_SELECTED PASSAGE_:
+-------+
Export a Nexus. The Nexus definition is constructed as a Facet object, which is then used by this method to construct and export the Nexus. The same argument Facet reference is then returned back as the result. The import flag tells, whether the Nexus is to be also imported back by connecting the same original Facet object to it. If import is false, the original Facet reference is still returned back but it can't be used for anything, and can only be thrown away. The direction of the import (reading or writing) is defined in the Facet, as well as the nexus name and all the other information.

Throws an Exception on any errors, in particular on the duplicate facet names within the Triead.

Onceref<Facet> exportNexusNoImport(Autoref<Facet> facet);

A convenience wrapper around exportNexus() with import=false.

Onceref<Facet> importNexus(const string &tname, const string &nexname, const string &asname, bool writer, bool immed = false);

Import a Nexus from another Triead. tname is the name of the other thread, nexname is the name of nexus exported from it, asname is the local name for the imported facet ("" means "same as nexname"), the writer flag determines if the import is for writing, and the immed flag has the same meaning as in findTriead(). The import of a nexus involves finding its exporting thread, and the immed flag controls, how this finding is done.

Throws an Exception if anything is not found, or the local import name conflicts with another imported facet.

Onceref<Facet> importNexusImmed(const string &tname, const string &nexname, const string &asname, bool writer);
Onceref<Facet> importReader(const string &tname, const string &nexname, const string &asname = "", bool immed=false);
Onceref<Facet> importWriter(const string &tname, const string &nexname, const string &asname = "", bool immed=false);
Onceref<Facet> importReaderImmed(const string &tname, const string &nexname, const string &asname = "");
Onceref<Facet> importWriterImmed(const string &tname, const string &nexname, const string &asname = "");

Convenience wrappers for importNexus(), providing the default arguments and the more mnemonic names.
+-------+
_REQUIRED ACTION_: Reproduce the Nexus export and import passage from "Onceref<Facet> importNexus(const string" up to and including "finding is done.".

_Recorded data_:
+-------+
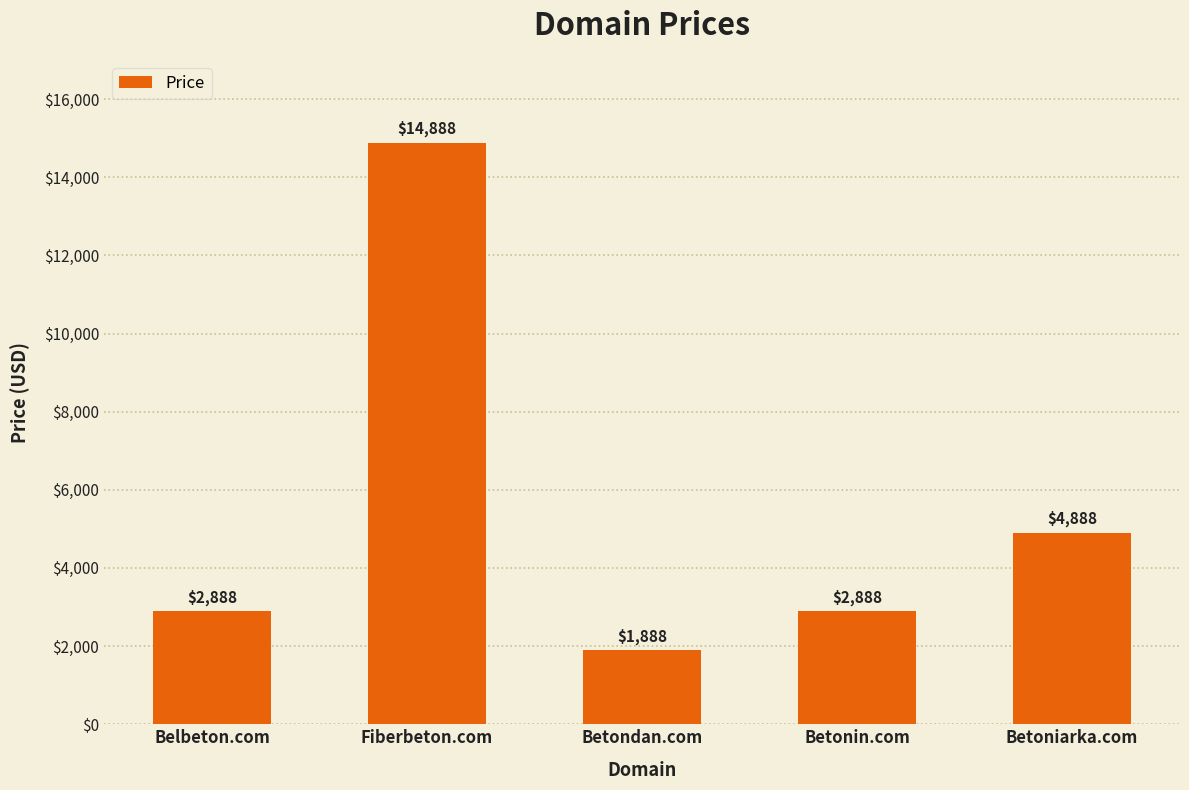

Count the number of data series in this chart.

1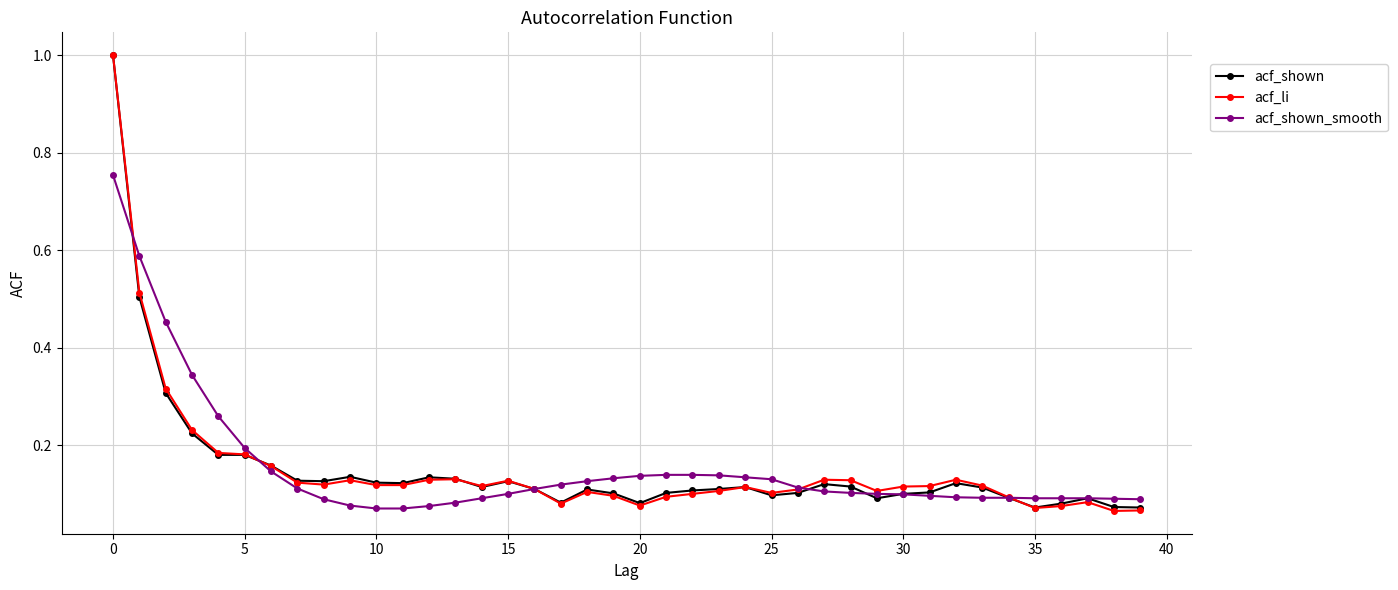

True or false: acf_li has more than 0 points higher than both neighbors.

True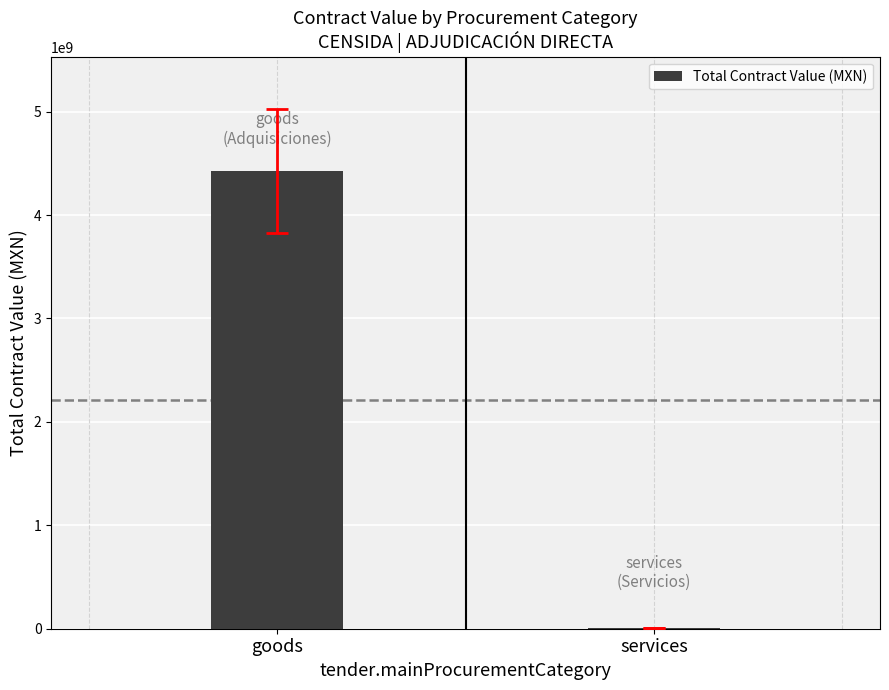

Reading left to right, what are all the values shown in this chart?

goods=4424086143.4	services=7271325.2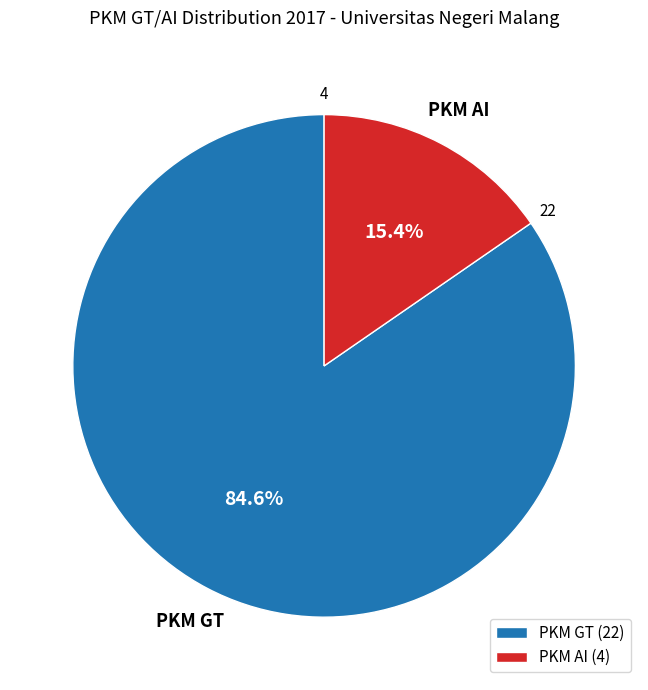

What is the largest slice in the pie chart?

PKM GT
+-------+
_THE COMPLETED TASK_:
Onceref<Facet> importNexus(const string &tname, const string &nexname, const string &asname, bool writer, bool immed = false);

Import a Nexus from another Triead. tname is the name of the other thread, nexname is the name of nexus exported from it, asname is the local name for the imported facet ("" means "same as nexname"), the writer flag determines if the import is for writing, and the immed flag has the same meaning as in findTriead(). The import of a nexus involves finding its exporting thread, and the immed flag controls, how this finding is done.